Your Rust thread example doesn’t spin up 10 threads, which I think was intended. It just runs a for loop in a single thread
Uh… What?
“Again, Rust betrays its obsession with memory safety in regards to its concurrency model.”
I think you mean for the thread spawn to be within the for loop.
You didn’t compare Go very well in the last half of the post, in my opinion. You focused very heavily on how Rust approaches those topics instead of mentioning how Go handles them.
A pet peeve of mine is also “Golang” is not the name of the language as they state on the site due to the confusion of registering Golang[.]org.
What do you mean by the workd “subprocess” when talking about Go? Do you mean to say that the application will literally fork(…) off a child process? I’ll admit that I’ve never used Go, but that was not my impression of its architecture–I didn’t think that there was even a one-to-one correspondence of invoked goroutines to threads, but instead that it had an M-to-N threading model based on Go’s own implementation of pre-emption inside of its runtime. I would appreciate clarification.
Correct, that has been solved!
Hi Matt, thanks for your comment and honesty!
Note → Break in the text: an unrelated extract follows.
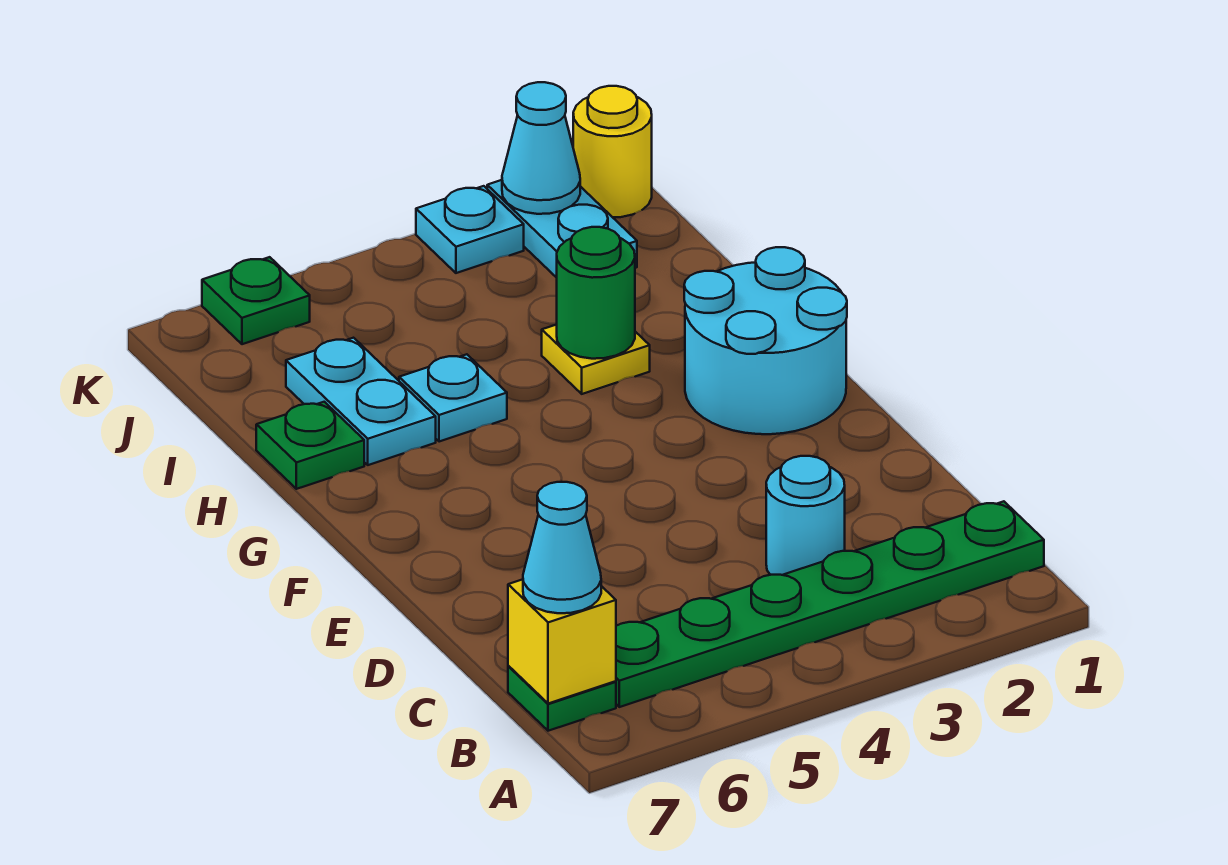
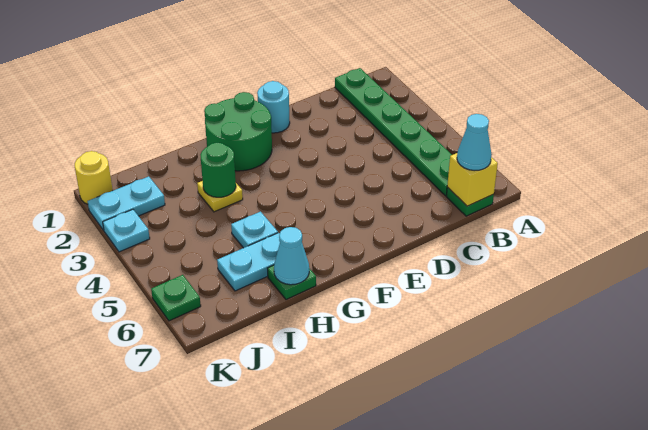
cyan 1x1 round brick [766,456,845,575] -> cyan 1x1 round brick moved to [257,81,290,133]
cyan 2x2 round brick [684,247,847,434] -> green 2x2 round brick [204,92,272,171]
cyan 1x1 cone [502,82,580,214] -> cyan 1x1 cone moved to [274,227,309,285]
The goal of this post is to provide a high-level overview between both languages for developers who need to decide between both languages. I’ve included some code snippets but don’t want to go into detail for each element. A great resource for looking up all discussed elements in this post is https://gobyexample.com/ 🙌
Besides that, we’ve updated the post’s title from “Golang” to “Go”. Thanks for notifying us about this! 🙂
Hi Ian, no worries, let me first clarify Goroutines using Go’s documentation (http://golang.org/doc/effective_go.html#goroutines).
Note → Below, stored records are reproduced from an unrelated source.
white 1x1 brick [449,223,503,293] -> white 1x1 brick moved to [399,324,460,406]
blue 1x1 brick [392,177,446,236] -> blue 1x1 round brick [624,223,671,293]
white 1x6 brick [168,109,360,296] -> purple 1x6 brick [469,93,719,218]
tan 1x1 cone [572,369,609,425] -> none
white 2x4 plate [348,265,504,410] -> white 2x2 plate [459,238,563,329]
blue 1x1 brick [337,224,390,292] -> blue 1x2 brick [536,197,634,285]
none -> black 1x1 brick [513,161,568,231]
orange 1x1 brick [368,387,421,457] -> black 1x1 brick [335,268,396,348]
> They’re called goroutines because the existing terms—threads, coroutines, processes, and so on—convey inaccurate connotations. A goroutine has a simple model: it is a function executing concurrently with other goroutines in the same address space. It is lightweight, costing little more than the allocation of stack space. And the stacks start small, so they are cheap, and grow by allocating (and freeing) heap storage as required.
> Goroutines are multiplexed onto multiple OS threads so if one should block, such as while waiting for I/O, others continue to run. Their design hides many of the complexities of thread creation and management.
In short, Go multiplexes multiple goroutines into threads. So you are right about to M-to-N threading model. I’ve used the word “subprocess” here losely to make the concept more clear. It’s not 100% accurate. If this is confusing, feel free to ping me @michielmulders -> We want to avoid confusion! 🙂
I think your language got confused between concurrency and parallelism while talking about Go. Go concurrency doesn’t spawn tasks across multiple CPUs, it maximises the single CPU utilisation by running sub processes concurrently (not in parallel)
Goroutines can really run in parallel.
Go harder to learn than JS? You have to RE LEARN working with JS every time a new framework is launched!
I get an error on line 7:
thread::spawn(|| {
error[E0373]: closure may outlive the current function, but it borrows `i`, which is owned by the current function
Fortunately the Rust compiler tells me how to fix it:
help: to force the closure to take ownership of `i` (and any other referenced variables), use the `move` keyword
thread::spawn(move || {
Certainly both languages are used for different purposes, we just need to go back to their origins, Go was designed by Google to solve a certain set of specific problems that they were having at that time, Rust was created with a completely different purpose in mind. Therefore each one of them is optimized for a different need.
I’d say that go shines for its simplicity and fast development capabilities while Rust is strong when it comes to safety and good practices.
In any case I think both of them are superior to Javascript 😉
If you are looking for a job, learn Go. If you are future proofing your career for the next 10 years, learn Rust.